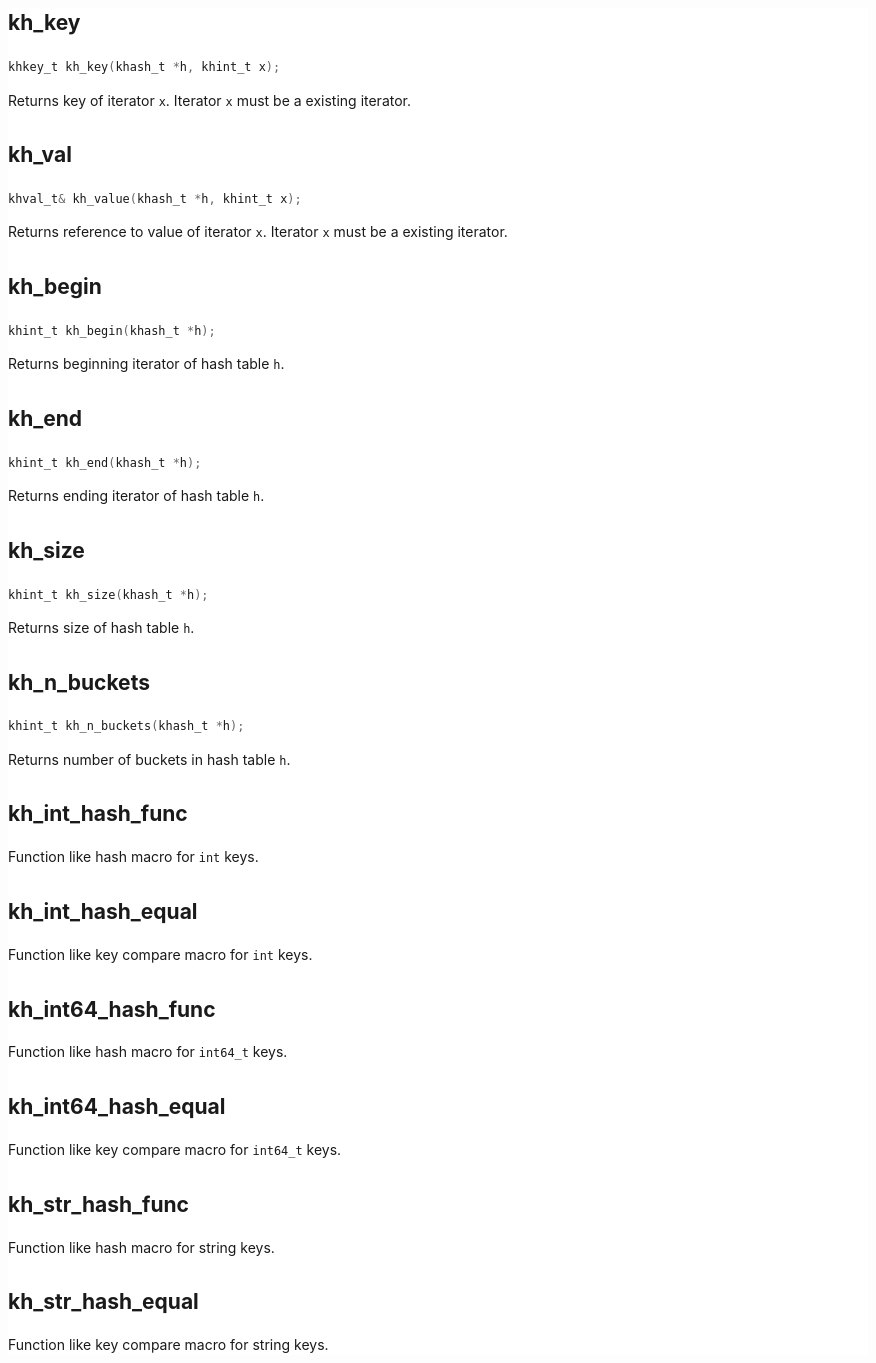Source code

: ## kh_key
```C
khkey_t kh_key(khash_t *h, khint_t x);
```
Returns key of iterator `x`.
Iterator `x` must be a existing iterator.

## kh_val
```C
khval_t& kh_value(khash_t *h, khint_t x);
```
Returns reference to value of iterator `x`.
Iterator `x` must be a existing iterator.

## kh_begin
```C
khint_t kh_begin(khash_t *h);
```
Returns beginning iterator of hash table `h`.

## kh_end
```C
khint_t kh_end(khash_t *h);
```
Returns ending iterator of hash table `h`.

## kh_size
```C
khint_t kh_size(khash_t *h);
```
Returns size of hash table `h`.

## kh_n_buckets
```C
khint_t kh_n_buckets(khash_t *h);
```
Returns number of buckets in hash table `h`.

## kh_int_hash_func
Function like hash macro for `int` keys.

## kh_int_hash_equal
Function like key compare macro for `int` keys.

## kh_int64_hash_func
Function like hash macro for `int64_t` keys.

## kh_int64_hash_equal
Function like key compare macro for `int64_t` keys.

## kh_str_hash_func
Function like hash macro for string keys.

## kh_str_hash_equal
Function like key compare macro for string keys.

* **Goal of the exercise**: Everything from the line with "## kh_int_hash_func" through the final line of the entries above must be duplicated exactly; both ends belong, and no other line does.

* **Exercise answer**:
## kh_int_hash_func
Function like hash macro for `int` keys.

## kh_int_hash_equal
Function like key compare macro for `int` keys.

## kh_int64_hash_func
Function like hash macro for `int64_t` keys.

## kh_int64_hash_equal
Function like key compare macro for `int64_t` keys.

## kh_str_hash_func
Function like hash macro for string keys.

## kh_str_hash_equal
Function like key compare macro for string keys.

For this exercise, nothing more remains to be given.